I was talking with a friend about this, and her response was, “Well, he’s Jesus. We could never expect to be capable of a response to that level.” I latched on to that conclusion because I felt justified in my comfortable lack of relational interaction, which worked until I watched someone pull off an unthinkable level of compassion.
Our Call to Live a Life of Inconvenience
One of my colleagues in South Asia might be the busiest man I know. While living overseas with his family of five, he travels constantly and hosts continuously. I know he gets very little sleep, and he is always being asked to give information, help, and advice. After a particularly long run of this schedule, he decided to stay home to get some rest while his family joined us out for dinner.
Twenty minutes after he kicked off his shoes, his family’s maid called. Her husband had just passed away, and the financial and administrative duties of his burial fell to her. Because he was Muslim, she was racing against the clock to bury him before sundown, according to their local custom.
She called grieving, upset, and overwhelmed by all the demands forced on her as the man’s second wife. As a new follower of Jesus, she desperately needed to hear words of truth and peace from the wisest Christians she knew. My colleague slipped his shoes back on, picked up his family, and drove them to their maid’s home at 9 p.m. to support her in the midst of chaos and sorrow.
Friends, my sinful heart would have comforted her on the phone and given her a hug in the morning. I was so challenged by his example. He had the sit-this-one-out card in his back pocket, and he just chose not to play it. This is the radical love and abandonment Jesus demonstrated, and it is possible.
What a statement it would make if we realized our potential to press on rather than withdraw. To push past the tiredness and frustrations we make too much of, anyway. To ask God to make us aware of and obedient to unexpected, maybe inconvenient opportunities to serve others. To have open homes and open hands when it’s not fun and your carpets get ruined and your free time dries up.

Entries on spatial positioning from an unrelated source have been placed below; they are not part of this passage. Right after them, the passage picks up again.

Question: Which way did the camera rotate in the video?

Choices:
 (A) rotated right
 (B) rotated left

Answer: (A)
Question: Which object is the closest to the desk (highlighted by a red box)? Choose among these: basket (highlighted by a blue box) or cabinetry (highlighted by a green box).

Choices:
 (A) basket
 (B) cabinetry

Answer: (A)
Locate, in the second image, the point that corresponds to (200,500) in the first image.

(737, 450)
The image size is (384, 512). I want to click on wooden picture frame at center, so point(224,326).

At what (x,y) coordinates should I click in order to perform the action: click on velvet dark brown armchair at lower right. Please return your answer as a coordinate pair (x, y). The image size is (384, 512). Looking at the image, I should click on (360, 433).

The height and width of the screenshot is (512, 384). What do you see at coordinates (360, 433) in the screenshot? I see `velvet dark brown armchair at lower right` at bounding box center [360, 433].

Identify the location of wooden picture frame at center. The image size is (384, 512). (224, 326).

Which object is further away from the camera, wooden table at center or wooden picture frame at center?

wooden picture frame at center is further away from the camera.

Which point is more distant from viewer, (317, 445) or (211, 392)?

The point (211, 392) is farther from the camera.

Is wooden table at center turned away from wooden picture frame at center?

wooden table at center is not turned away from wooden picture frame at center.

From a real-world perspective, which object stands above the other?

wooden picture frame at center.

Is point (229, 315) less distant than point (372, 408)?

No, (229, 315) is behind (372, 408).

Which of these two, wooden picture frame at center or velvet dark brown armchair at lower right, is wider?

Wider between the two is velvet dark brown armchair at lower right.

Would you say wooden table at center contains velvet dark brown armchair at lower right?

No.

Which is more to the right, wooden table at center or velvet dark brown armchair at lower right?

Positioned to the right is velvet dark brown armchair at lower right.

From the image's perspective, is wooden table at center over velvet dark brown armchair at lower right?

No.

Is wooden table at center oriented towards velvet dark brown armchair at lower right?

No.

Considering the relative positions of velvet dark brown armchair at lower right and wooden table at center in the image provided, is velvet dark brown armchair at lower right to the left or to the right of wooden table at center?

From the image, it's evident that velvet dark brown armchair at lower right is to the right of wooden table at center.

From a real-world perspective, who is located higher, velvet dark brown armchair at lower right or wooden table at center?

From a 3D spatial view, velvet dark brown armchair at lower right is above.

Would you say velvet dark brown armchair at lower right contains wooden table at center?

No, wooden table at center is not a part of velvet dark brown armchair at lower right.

God’s Power Is Strength in Our Weakness
I couldn’t manifest that compassion on my own, so I prayed for the desire to make myself more available. Ask and you shall receive. Almost immediately, my husband and I began hosting people overnight, sometimes three at a time. We’ve had at least one guest in our home for six hours a day, five or six days a week. I’ve made more impromptu dinners in two weeks than I have in the first six years of our marriage. Our floors are covered in dirt from the shoes of our guests, and I’ve given up on enforcing the use of coasters.
“Through your shortcomings—your lack of whatever—his power comes through in ways that you absolutely do not understand.”
And it’s been so beautiful. All of this is the complete opposite of who I am, but that’s been the best part. It’s dependent upon strength from the Lord. When he says, “My power is made perfect in weakness” (2 Cor. 12:9 NIV), he means that through your shortcomings—your lack of whatever—his power comes through in ways that you absolutely do not understand.
My journey to pour out my life hasn’t been a night-and-day transformation. I threw a tiny fit when certain dinner plans changed last week. But God gently moves me forward. He brings to mind these words penned by Hillsong a few years back, and they remind me of my purpose—our purpose—in the sharing of our lives for the sake of the kingdom.
“I’m to be filled to be emptied again. The seed I’ve received I must sow.”